------ Excerpted passage ------

Recent advances in solar cell materials and VLSI radiation hardness permit unshielded gram-scale satellites. Ultrathin graded junction indium phosphide solar cells can survive radiation doses of 1E18 electrons/cm² (1 MeV). HfO₂/SiO₂ gate stacks can survive ten megarads of ionizing radiation with millivolt threshold shifts. With occasional high temperature annealing, advanced electronics can survive in orbit for years, without heavy shielding.
Whole-system function-to-weight ratios can be 5 orders of magnitude better than terrestrial solar, and 3 orders better than aircraft-style satellites.
Server Sky converts space solar power into computation with arrays of tiny solid-state satellites. Server sky thinsats are 20 centimeters across and weigh 3 grams, with integrated circuits, wiring, indium phosphide solar cells and slot antennas built on a 50 micrometer thick glass substrate. Thinsats cool by black body radiation, and maneuver with light pressure,
Thinsats are deployed into actively stabilized three dimensional geodesic arrays of 30,000 thinsats. These arrays produce an average of 100 kilowatts of power for computation and radio. Phased array transmitters can simultaneously send hundreds of narrow beams to kilometer-sized receiver footprints.

------ Dataset entries ------

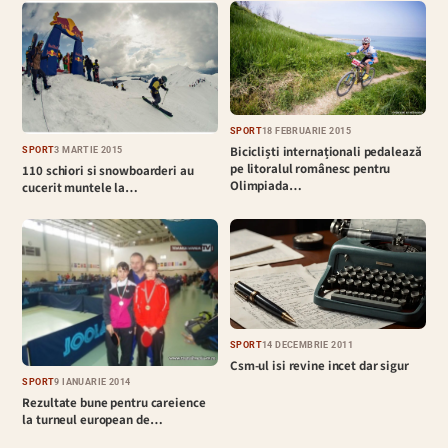
SPORT
18 FEBRUARIE 2015
Bicicliști internaționali pedalează
SPORT
3 MARTIE 2015
pe litoralul românesc pentru
110 schiori si snowboarderi au
Olimpiada…
cucerit muntele la…
SPORT
14 DECEMBRIE 2011
Csm-ul isi revine incet dar sigur
SPORT
9 IANUARIE 2014
Rezultate bune pentru careience
la turneul european de…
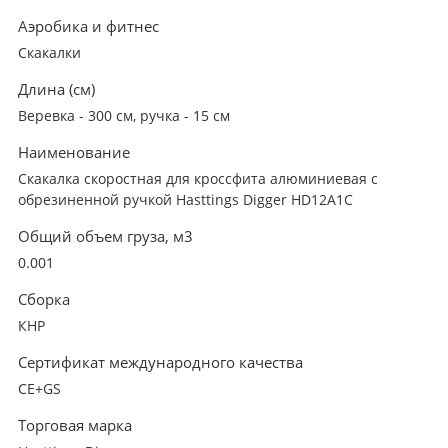
Аэробика и фитнес
Скакалки
Длина (см)
Веревка - 300 см, ручка - 15 см
Наименование
Скакалка скоростная для кроссфита алюминиевая с
обрезиненной ручкой Hasttings Digger HD12A1C
Общий объем груза, м3
0.001
Сборка
КНР
Сертификат международного качества
CE+GS
Торговая марка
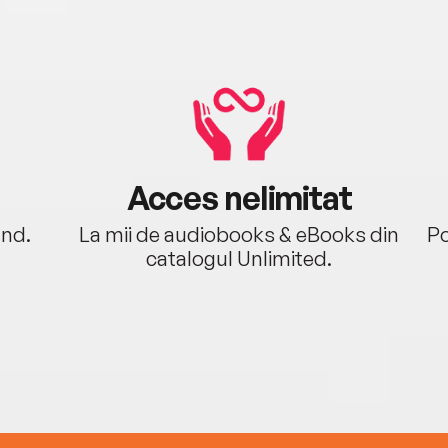
Acces nelimitat
ând.
La mii de audiobooks & eBooks din
Po
catalogul Unlimited.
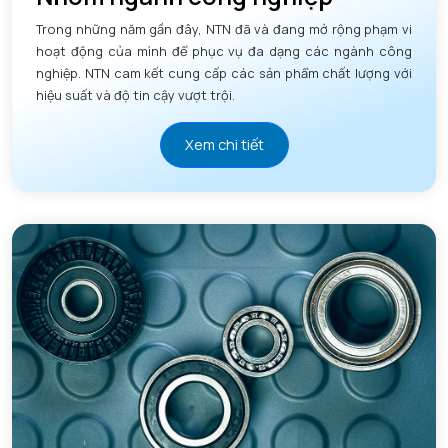
Trong những năm gần đây, NTN đã và đang mở rộng phạm vi
hoạt động của mình để phục vụ đa dạng các ngành công
nghiệp. NTN cam kết cung cấp các sản phẩm chất lượng với
hiệu suất và độ tin cậy vượt trội.
Xem chi tiết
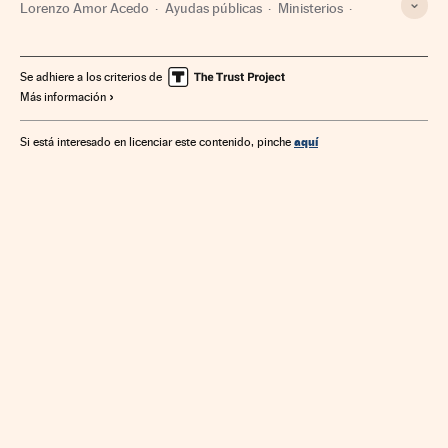
Lorenzo Amor Acedo
Ayudas públicas
Ministerios
Política económica
Empresas
Seguridad Social
España
Economía
Política laboral
Se adhiere a los criterios de
Más información
Administración Estado
Administración pública
UPTA
Empleo autónomo
Empleo
Trabajo
aquí
Si está interesado en licenciar este contenido, pinche
Ministerio de Inclusión, Seguridad Social y Migraciones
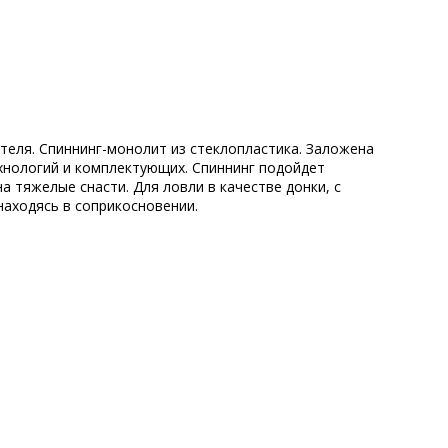
еля. Спиннинг-монолит из стеклопластика. Заложена
хнологий и комплектующих. Спиннинг подойдет
а тяжелые снасти. Для ловли в качестве донки, с
 находясь в соприкосновении.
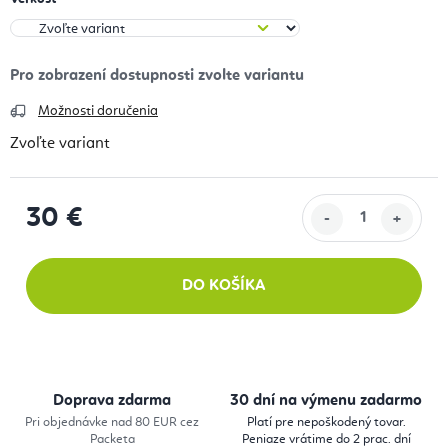
Možnosti doručenia
Zvoľte variant
30 €
Jednotková cena:
DO KOŠÍKA
Doprava zdarma
30 dní na výmenu zadarmo
Pri objednávke nad 80 EUR cez
Platí pre nepoškodený tovar.
Packeta
Peniaze vrátime do 2 prac. dní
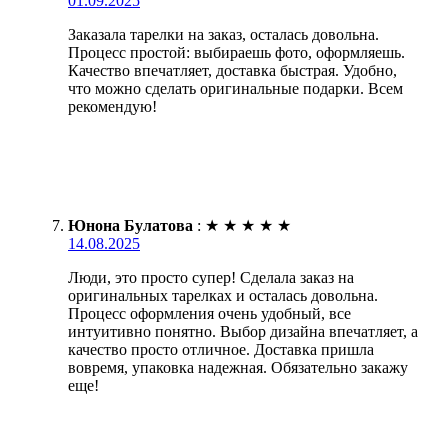
01.09.2025
Заказала тарелки на заказ, осталась довольна.
Процесс простой: выбираешь фото, оформляешь.
Качество впечатляет, доставка быстрая. Удобно,
что можно сделать оригинальные подарки. Всем
рекомендую!
Юнона Булатова
:
★
★
★
★
★
14.08.2025
Люди, это просто супер! Сделала заказ на
оригинальных тарелках и осталась довольна.
Процесс оформления очень удобный, все
интуитивно понятно. Выбор дизайна впечатляет, а
качество просто отличное. Доставка пришла
вовремя, упаковка надежная. Обязательно закажу
еще!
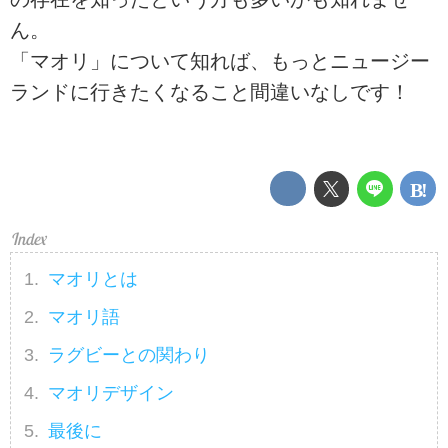
ん。
「マオリ」について知れば、もっとニュージー
ランドに行きたくなること間違いなしです！
マオリとは
マオリ語
ラグビーとの関わり
マオリデザイン
最後に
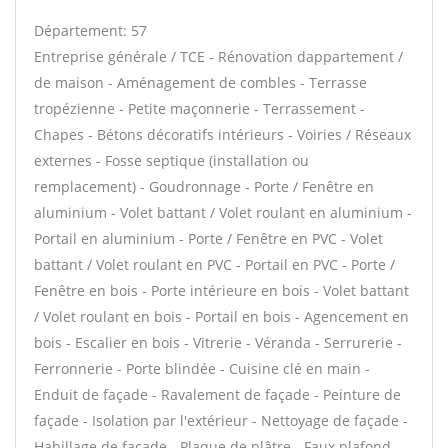
Département: 57
Entreprise générale / TCE - Rénovation dappartement /
de maison - Aménagement de combles - Terrasse
tropézienne - Petite maçonnerie - Terrassement -
Chapes - Bétons décoratifs intérieurs - Voiries / Réseaux
externes - Fosse septique (installation ou
remplacement) - Goudronnage - Porte / Fenêtre en
aluminium - Volet battant / Volet roulant en aluminium -
Portail en aluminium - Porte / Fenêtre en PVC - Volet
battant / Volet roulant en PVC - Portail en PVC - Porte /
Fenêtre en bois - Porte intérieure en bois - Volet battant
/ Volet roulant en bois - Portail en bois - Agencement en
bois - Escalier en bois - Vitrerie - Véranda - Serrurerie -
Ferronnerie - Porte blindée - Cuisine clé en main -
Enduit de façade - Ravalement de façade - Peinture de
façade - Isolation par l'extérieur - Nettoyage de façade -
Habillage de façade - Plaque de plâtre - Faux plafond -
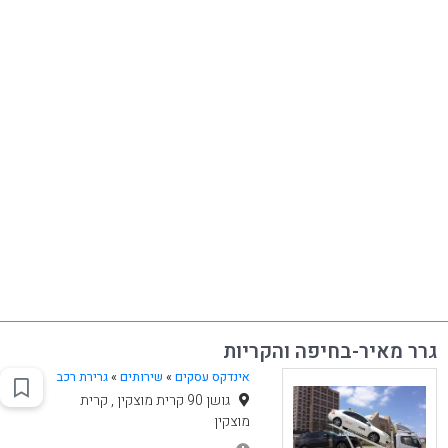
גרר מאיר-בחיפה והקריות
אינדקס עסקים
»
שירותים
»
גרירת רכב
גושן 90 קרית מוצקין , קרית
מוצקין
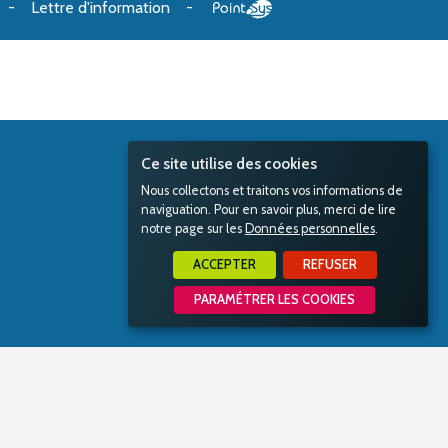
Lettre d'information
Ce site utilise des cookies
Nous collectons et traitons vos informations de
naviguation. Pour en savoir plus, merci de lire
notre page sur les
Données personnelles
.
ACCEPTER
REFUSER
PARAMÉTRER LES COOKIES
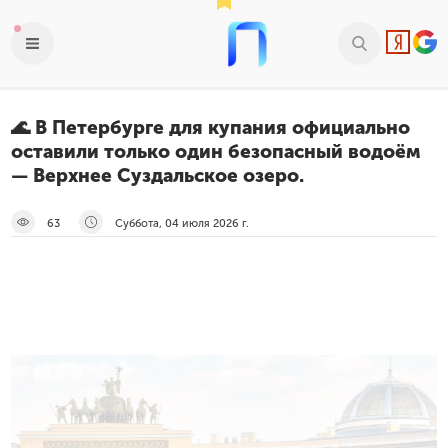
🌊 В Петербурге для купания официально
оставили только один безопасный водоём
— Верхнее Суздальское озеро.
63
Суббота, 04 июля 2026 г.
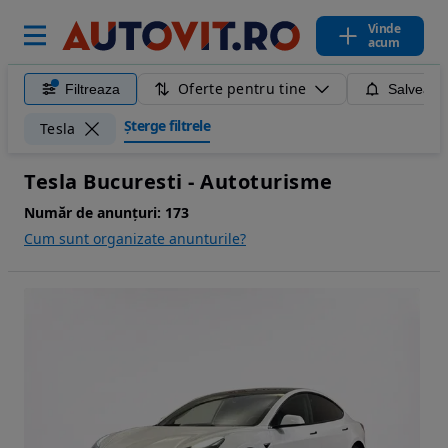
Vinde
acum
Oferte pentru tine
Filtreaza
Salveaza
Șterge filtrele
Tesla
Tesla Bucuresti - Autoturisme
Număr de anunțuri:
173
Cum sunt organizate anunturile?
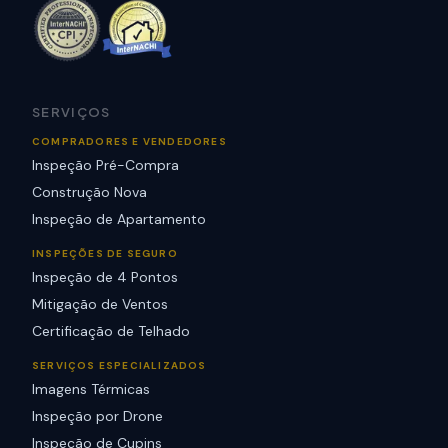
SERVIÇOS
COMPRADORES E VENDEDORES
Inspeção Pré-Compra
Construção Nova
Inspeção de Apartamento
INSPEÇÕES DE SEGURO
Inspeção de 4 Pontos
Mitigação de Ventos
Certificação de Telhado
SERVIÇOS ESPECIALIZADOS
Imagens Térmicas
Inspeção por Drone
Inspeção de Cupins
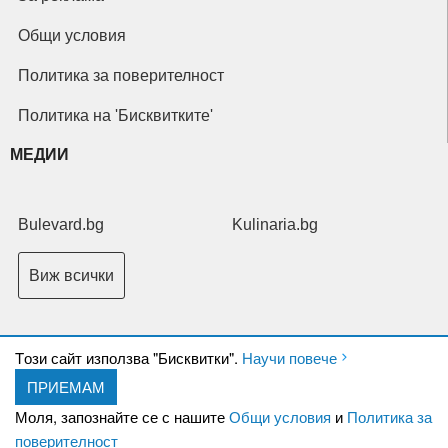
Общи условия
Политика за поверителност
Политика на 'Бисквитките'
МЕДИИ
Bulevard.bg
Kulinaria.bg
Виж всички
Tози сайт използва "Бисквитки".
Научи повече
ПРИЕМАМ
Copyright © 2026 Ксениум ООД. Всички права запазени.
Developed by
Моля, запознайте се с нашите
Общи условия
и
Политика за
XeniumCompany.com
поверителност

------

> Exercise details
Reproduce the portion of the passage on gram-scale satellites that opens with the words containing "Whole-system function-to-weight ratios" and closes with "than aircraft-style satellites.".

> Solution
Whole-system function-to-weight ratios can be 5 orders of magnitude better than terrestrial solar, and 3 orders better than aircraft-style satellites.